Sounds like this is a dedicated mining rig. Go in your BIOS and disable EVERY non-essential piece of hardware that you wont be using. Audio. Firewire. All but 1 NIC. Serial ports. Parallel Ports. Serial ATA Ports/controllers except 1 if using a hard drive. All but 1 CPU core if using a multi-core CPU. USB ports, unless you need a keyboard to get in for something. All of that is consuming "resources" I'm assuming that can be used for the hardware you actually want to use, i.e. video cards. Also, using 16x > 16x risers may be causing a problem, because your board is trying to negotiate to 16x speeds. Some boards, when negotiating to max slot speed, will turn off other slots entirely in order to have the full amount of bandwidth available (PCI-E lanes are not unlimited). Try using 1x risers across the whole shebang. If you have limited 1x risers, use the 16x risers in your PCI > PCI-E adapters since they are always 1x speed.
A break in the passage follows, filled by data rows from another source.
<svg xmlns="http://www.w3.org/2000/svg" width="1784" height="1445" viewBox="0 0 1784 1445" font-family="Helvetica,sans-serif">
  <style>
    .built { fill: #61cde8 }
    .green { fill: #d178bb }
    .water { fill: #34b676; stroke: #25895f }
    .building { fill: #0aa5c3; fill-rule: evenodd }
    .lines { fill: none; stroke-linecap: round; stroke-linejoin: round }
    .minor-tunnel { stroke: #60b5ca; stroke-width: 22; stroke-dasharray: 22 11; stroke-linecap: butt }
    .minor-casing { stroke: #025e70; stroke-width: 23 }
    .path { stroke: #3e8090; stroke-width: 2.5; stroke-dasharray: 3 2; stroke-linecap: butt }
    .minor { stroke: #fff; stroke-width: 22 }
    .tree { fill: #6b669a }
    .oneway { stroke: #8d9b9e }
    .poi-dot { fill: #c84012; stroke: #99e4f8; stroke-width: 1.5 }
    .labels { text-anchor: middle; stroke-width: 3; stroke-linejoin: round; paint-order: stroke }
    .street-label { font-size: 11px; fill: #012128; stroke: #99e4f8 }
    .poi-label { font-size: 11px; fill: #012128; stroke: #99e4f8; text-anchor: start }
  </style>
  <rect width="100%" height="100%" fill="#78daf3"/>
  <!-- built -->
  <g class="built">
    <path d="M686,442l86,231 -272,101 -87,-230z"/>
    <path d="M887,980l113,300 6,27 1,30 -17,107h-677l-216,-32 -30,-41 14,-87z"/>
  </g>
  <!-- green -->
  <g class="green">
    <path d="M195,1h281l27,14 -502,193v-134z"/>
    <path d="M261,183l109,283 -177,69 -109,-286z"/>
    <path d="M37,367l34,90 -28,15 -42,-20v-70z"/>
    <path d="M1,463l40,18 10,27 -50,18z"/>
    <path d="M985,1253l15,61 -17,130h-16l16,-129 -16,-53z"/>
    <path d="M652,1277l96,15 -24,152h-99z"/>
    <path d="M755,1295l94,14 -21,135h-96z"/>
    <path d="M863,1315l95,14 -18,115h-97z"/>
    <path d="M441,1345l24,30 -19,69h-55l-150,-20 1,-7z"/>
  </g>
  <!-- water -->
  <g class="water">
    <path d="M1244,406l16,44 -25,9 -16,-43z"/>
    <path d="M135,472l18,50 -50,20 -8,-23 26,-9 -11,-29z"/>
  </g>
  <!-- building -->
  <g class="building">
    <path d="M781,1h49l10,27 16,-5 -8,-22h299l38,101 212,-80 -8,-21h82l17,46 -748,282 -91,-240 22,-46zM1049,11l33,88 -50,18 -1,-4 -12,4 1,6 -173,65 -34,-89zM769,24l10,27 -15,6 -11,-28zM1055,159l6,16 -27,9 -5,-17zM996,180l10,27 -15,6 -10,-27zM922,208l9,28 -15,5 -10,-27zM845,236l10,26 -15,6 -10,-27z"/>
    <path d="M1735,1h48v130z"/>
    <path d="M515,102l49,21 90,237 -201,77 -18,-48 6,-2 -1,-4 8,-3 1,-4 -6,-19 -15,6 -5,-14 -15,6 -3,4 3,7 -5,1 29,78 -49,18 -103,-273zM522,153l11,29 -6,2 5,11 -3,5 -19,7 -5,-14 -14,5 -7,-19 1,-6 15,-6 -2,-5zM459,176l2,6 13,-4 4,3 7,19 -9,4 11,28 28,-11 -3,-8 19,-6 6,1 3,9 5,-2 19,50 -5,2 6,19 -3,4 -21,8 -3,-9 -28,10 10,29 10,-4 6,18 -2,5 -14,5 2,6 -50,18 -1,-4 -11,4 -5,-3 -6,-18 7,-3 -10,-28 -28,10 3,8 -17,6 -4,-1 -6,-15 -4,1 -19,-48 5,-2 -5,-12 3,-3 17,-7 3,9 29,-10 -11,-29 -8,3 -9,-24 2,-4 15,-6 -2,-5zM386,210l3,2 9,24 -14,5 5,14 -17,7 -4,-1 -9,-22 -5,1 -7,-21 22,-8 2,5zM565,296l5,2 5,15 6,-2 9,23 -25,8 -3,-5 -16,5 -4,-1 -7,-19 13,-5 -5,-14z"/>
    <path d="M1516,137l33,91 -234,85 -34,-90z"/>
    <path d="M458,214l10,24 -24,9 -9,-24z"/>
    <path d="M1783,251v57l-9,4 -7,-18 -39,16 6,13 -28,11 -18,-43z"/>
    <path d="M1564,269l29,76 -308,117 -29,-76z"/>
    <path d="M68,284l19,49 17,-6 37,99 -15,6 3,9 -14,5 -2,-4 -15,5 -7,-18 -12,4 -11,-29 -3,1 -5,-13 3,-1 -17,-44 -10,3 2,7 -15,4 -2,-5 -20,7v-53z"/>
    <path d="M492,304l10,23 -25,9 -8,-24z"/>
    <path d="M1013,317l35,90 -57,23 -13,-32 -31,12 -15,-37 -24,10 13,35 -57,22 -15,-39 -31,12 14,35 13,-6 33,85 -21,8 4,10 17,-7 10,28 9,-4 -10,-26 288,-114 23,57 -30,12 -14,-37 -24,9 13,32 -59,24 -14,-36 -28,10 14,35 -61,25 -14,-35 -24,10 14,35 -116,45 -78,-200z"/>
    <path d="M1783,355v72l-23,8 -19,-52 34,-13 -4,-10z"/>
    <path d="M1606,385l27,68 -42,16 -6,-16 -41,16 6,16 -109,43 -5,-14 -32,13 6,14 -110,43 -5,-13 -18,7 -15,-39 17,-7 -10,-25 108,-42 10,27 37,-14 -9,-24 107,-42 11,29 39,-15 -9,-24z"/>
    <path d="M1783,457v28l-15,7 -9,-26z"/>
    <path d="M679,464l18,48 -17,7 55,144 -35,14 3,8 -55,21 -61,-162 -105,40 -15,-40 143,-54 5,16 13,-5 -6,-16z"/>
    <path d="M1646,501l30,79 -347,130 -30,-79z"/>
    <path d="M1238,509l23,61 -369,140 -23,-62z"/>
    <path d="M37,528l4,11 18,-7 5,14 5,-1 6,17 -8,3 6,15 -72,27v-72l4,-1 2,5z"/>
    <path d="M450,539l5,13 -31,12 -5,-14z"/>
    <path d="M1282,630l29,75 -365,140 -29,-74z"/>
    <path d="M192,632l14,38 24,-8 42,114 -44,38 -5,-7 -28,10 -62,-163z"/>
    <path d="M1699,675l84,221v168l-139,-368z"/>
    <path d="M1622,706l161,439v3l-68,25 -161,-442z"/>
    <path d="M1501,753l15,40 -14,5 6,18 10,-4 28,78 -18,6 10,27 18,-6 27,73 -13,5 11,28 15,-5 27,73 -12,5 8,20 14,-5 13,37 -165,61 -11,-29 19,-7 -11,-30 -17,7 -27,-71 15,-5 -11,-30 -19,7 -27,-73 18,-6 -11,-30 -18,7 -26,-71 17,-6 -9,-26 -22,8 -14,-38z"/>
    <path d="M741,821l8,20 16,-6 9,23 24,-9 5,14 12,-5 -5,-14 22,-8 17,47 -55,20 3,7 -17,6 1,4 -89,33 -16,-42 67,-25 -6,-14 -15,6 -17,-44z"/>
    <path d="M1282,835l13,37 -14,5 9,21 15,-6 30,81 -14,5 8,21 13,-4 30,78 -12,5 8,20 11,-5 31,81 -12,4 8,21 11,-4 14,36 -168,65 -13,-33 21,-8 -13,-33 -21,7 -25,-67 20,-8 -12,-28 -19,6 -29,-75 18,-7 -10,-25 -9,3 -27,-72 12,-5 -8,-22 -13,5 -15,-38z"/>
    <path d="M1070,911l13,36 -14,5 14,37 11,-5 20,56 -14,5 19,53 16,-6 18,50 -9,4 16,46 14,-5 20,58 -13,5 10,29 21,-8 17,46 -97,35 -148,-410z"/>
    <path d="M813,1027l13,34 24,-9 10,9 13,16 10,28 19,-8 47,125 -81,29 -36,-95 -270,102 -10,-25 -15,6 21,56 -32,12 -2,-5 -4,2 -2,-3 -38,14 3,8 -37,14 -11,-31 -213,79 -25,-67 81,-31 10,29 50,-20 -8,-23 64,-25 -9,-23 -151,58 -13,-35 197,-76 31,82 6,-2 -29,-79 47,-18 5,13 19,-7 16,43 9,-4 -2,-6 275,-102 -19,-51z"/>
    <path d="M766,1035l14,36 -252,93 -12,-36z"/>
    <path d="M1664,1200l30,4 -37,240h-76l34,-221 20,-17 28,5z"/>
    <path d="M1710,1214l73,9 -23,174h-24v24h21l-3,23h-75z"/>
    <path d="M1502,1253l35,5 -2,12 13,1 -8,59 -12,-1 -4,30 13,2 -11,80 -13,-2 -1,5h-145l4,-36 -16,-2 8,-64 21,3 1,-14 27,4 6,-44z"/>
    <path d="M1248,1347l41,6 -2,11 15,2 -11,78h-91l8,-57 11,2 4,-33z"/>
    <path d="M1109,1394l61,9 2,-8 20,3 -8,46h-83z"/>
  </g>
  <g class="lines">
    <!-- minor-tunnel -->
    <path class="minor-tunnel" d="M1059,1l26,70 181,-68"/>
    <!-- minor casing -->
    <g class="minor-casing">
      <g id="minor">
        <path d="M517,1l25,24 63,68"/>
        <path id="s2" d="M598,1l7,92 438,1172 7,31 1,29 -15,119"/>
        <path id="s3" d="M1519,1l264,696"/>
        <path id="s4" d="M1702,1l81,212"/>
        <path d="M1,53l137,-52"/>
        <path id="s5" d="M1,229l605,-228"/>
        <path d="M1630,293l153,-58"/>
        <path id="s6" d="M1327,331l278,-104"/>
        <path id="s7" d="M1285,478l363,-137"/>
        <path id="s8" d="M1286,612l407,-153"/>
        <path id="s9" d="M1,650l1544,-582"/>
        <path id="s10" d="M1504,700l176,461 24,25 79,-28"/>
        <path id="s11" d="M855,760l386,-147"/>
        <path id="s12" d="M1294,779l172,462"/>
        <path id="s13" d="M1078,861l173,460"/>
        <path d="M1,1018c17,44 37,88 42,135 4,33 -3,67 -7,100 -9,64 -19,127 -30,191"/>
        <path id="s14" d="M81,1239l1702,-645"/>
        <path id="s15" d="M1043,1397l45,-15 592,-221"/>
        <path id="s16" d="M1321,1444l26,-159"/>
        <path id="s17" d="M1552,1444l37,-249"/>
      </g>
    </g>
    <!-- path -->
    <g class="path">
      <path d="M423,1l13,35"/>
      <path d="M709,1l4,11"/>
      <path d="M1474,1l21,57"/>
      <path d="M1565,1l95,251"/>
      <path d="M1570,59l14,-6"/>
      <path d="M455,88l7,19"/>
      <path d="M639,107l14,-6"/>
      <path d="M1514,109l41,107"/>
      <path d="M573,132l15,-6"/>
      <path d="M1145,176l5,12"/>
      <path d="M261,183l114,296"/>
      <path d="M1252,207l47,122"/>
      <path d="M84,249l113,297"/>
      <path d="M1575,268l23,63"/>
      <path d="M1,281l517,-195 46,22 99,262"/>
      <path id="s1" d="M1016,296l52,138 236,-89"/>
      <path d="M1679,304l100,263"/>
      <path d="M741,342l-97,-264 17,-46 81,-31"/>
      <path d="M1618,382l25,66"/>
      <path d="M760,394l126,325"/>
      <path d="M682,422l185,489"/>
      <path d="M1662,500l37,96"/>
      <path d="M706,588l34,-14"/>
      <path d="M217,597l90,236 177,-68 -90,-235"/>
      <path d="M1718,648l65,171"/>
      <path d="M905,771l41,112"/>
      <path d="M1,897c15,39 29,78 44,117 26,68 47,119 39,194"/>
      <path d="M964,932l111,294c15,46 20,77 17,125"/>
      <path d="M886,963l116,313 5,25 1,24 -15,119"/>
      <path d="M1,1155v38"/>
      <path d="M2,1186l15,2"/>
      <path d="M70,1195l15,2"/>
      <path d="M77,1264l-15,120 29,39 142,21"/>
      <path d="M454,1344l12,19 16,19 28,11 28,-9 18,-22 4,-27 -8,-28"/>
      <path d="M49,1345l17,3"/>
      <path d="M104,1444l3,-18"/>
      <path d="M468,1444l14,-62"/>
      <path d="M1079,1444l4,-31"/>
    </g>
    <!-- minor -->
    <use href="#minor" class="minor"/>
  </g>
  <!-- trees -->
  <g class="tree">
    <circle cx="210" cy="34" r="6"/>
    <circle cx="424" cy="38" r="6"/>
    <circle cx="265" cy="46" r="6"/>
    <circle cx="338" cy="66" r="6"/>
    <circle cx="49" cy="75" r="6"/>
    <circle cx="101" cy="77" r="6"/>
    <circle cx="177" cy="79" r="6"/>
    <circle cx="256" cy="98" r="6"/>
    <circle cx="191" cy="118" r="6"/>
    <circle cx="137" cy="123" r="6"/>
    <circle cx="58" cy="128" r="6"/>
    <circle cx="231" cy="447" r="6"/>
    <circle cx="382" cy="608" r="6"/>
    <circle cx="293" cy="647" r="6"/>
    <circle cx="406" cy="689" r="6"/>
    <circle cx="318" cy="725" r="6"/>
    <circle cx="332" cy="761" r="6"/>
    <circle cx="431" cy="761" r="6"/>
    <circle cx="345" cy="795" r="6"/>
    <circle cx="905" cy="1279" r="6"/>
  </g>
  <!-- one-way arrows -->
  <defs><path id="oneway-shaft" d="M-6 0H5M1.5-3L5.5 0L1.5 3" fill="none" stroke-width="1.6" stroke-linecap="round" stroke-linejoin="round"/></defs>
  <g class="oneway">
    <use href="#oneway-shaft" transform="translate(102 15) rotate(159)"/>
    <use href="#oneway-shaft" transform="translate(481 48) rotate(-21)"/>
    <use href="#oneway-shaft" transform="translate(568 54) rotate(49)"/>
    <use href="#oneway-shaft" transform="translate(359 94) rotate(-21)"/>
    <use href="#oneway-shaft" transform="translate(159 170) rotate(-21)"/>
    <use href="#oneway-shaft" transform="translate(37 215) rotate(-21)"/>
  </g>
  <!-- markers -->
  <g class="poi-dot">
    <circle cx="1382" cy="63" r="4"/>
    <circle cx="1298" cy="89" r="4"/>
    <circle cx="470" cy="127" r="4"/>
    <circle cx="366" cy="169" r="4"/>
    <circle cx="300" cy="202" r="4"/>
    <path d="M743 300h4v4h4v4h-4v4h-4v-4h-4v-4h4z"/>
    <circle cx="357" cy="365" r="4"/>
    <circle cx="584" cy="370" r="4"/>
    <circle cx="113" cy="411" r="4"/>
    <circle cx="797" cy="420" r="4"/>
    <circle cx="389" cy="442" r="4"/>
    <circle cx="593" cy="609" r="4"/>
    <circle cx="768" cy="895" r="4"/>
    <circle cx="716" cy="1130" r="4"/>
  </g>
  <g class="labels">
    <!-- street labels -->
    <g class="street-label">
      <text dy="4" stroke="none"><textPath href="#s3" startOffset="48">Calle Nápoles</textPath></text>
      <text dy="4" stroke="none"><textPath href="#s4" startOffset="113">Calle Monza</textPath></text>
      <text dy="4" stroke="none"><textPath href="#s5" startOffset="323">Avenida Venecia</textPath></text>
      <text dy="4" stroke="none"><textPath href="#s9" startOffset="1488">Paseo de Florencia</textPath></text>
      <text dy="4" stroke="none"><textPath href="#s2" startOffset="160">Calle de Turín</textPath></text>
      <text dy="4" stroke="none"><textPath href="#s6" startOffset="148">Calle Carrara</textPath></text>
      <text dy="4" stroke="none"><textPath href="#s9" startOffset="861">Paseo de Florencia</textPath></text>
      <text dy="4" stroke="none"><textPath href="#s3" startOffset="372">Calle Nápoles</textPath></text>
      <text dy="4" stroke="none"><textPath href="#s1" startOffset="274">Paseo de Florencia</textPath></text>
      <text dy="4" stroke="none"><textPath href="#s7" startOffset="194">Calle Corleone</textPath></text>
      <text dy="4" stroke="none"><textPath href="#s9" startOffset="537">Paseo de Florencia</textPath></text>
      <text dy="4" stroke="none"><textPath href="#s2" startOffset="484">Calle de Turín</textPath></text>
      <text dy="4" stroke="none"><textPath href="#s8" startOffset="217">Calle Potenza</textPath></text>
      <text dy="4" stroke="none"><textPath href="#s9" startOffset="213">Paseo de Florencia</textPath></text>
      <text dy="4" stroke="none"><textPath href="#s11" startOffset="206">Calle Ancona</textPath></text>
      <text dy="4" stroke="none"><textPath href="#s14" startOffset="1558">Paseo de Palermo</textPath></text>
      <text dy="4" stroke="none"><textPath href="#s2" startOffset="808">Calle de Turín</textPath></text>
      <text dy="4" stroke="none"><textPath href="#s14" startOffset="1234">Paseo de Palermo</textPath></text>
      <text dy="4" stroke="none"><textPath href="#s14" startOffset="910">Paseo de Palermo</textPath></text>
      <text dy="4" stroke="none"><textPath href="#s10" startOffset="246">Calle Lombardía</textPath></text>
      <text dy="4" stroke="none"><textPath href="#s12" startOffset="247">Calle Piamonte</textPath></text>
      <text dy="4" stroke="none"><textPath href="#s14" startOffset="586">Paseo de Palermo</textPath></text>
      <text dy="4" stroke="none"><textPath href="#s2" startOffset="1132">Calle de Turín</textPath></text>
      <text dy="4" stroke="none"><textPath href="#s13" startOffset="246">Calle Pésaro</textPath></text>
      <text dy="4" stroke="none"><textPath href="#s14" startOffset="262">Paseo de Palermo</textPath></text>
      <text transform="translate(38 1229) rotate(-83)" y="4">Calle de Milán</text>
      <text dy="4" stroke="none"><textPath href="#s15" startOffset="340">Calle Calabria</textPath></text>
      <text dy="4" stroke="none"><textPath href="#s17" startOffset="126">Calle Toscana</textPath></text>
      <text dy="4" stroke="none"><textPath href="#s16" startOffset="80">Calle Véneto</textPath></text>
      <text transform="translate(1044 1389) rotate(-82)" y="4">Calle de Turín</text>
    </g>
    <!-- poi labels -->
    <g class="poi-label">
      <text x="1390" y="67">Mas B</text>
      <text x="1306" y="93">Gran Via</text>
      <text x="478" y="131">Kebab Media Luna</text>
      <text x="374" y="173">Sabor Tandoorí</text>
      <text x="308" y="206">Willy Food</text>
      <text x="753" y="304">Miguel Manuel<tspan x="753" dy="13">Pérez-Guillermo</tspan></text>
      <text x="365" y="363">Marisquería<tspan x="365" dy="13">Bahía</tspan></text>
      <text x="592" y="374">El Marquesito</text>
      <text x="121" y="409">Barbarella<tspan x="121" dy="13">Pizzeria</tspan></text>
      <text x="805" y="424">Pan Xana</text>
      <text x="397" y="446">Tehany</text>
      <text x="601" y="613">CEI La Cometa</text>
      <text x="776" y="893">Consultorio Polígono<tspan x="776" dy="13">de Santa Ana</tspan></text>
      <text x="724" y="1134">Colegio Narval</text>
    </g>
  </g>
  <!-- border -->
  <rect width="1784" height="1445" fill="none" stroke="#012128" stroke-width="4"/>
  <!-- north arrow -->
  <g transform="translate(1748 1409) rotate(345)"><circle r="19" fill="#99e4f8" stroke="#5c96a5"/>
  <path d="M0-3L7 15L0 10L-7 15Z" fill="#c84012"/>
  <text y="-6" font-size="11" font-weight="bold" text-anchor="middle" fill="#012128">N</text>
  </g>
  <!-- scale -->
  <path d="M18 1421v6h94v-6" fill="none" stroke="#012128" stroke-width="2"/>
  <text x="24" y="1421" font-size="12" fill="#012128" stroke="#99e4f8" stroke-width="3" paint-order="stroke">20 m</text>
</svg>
Also make sure your risers are not defective. I had a bunch of 1x/16x > 16x risers, and they all went bad because of the stress of plugging them into the cards or bending the cables, would either cause cards to freeze the system when a load was applied, or device manager would show errors, or the cards wouldn't even detect at all. I use 1x > 1x risers with the edge sanded off in order to accept anything bigger than 1x, and they have all worked no problem (have 10 in use now), and are effortless to plug a card in.
Edit: I didn't really read much of the article before. You say 16x > 16x doesnt work, but 1x > 16x does. It could be a bad riser or bad speed negotiating. Use the 16x> 16x risers in your PCI > PCI-E adapters since they always work at 1x. Powered shouldn't matter if you are doing underclock/volt. Also, I already have experience with 6 cards on 1 board as well as using PCI > PCI-E adapters (I'm using one in a 4 PCI-E slot board now, now have 5 slots).
Oh, almost forgot. You say you are using 2 PSU's. If you can, power on the PSU that ISN'T powering the motherboard FIRST, then the one that does SECOND. I mean, kind of worth a shot I guess. I've forgotten to plug in PCI-E power cords to a card before and they wont detect, or they malfunction. If the card doesn't have proper power before the motherboard tries to detect it, that might be a possible problem too.